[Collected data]
= = = =
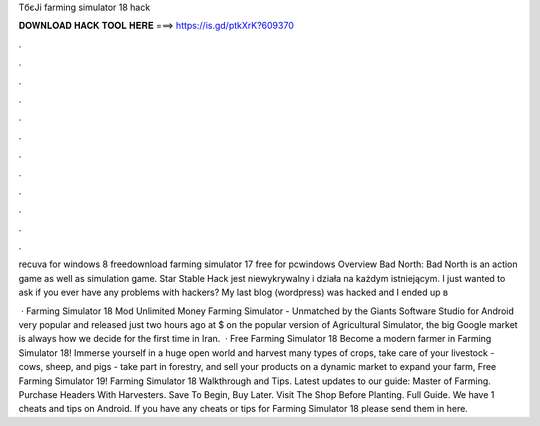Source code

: TбєЈi farming simulator 18 hack



𝐃𝐎𝐖𝐍𝐋𝐎𝐀𝐃 𝐇𝐀𝐂𝐊 𝐓𝐎𝐎𝐋 𝐇𝐄𝐑𝐄 ===> https://is.gd/ptkXrK?609370



.



.



.



.



.



.



.



.



.



.



.



.

recuva for windows 8 freedownload farming simulator 17 free for pcwindows  Overview Bad North: Bad North is an action game as well as simulation game. Star Stable Hack jest niewykrywalny i działa na każdym istniejącym. I just wanted to ask if you ever have any problems with hackers? My last blog (wordpress) was hacked and I ended up в 

 · Farming Simulator 18 Mod Unlimited Money Farming Simulator - Unmatched by the Giants Software Studio for Android very popular and released just two hours ago at $ on the popular version of Agricultural Simulator, the big Google market is always how we decide for the first time in Iran.  · Free Farming Simulator 18 Become a modern farmer in Farming Simulator 18! Immerse yourself in a huge open world and harvest many types of crops, take care of your livestock - cows, sheep, and pigs - take part in forestry, and sell your products on a dynamic market to expand your farm, Free Farming Simulator 19! Farming Simulator 18 Walkthrough and Tips. Latest updates to our guide: Master of Farming. Purchase Headers With Harvesters. Save To Begin, Buy Later. Visit The Shop Before Planting. Full Guide. We have 1 cheats and tips on Android. If you have any cheats or tips for Farming Simulator 18 please send them in here.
= = = =
**Assignment:** Please give the entries above again exactly as written, leaving out any pictures.

**Output of the task:**
Source code

: TбєЈi farming simulator 18 hack



𝐃𝐎𝐖𝐍𝐋𝐎𝐀𝐃 𝐇𝐀𝐂𝐊 𝐓𝐎𝐎𝐋 𝐇𝐄𝐑𝐄 ===> https://is.gd/ptkXrK?609370



.



.



.



.



.



.



.



.



.



.



.



.

recuva for windows 8 freedownload farming simulator 17 free for pcwindows  Overview Bad North: Bad North is an action game as well as simulation game. Star Stable Hack jest niewykrywalny i działa na każdym istniejącym. I just wanted to ask if you ever have any problems with hackers? My last blog (wordpress) was hacked and I ended up в 

 · Farming Simulator 18 Mod Unlimited Money Farming Simulator - Unmatched by the Giants Software Studio for Android very popular and released just two hours ago at $ on the popular version of Agricultural Simulator, the big Google market is always how we decide for the first time in Iran.  · Free Farming Simulator 18 Become a modern farmer in Farming Simulator 18! Immerse yourself in a huge open world and harvest many types of crops, take care of your livestock - cows, sheep, and pigs - take part in forestry, and sell your products on a dynamic market to expand your farm, Free Farming Simulator 19! Farming Simulator 18 Walkthrough and Tips. Latest updates to our guide: Master of Farming. Purchase Headers With Harvesters. Save To Begin, Buy Later. Visit The Shop Before Planting. Full Guide. We have 1 cheats and tips on Android. If you have any cheats or tips for Farming Simulator 18 please send them in here.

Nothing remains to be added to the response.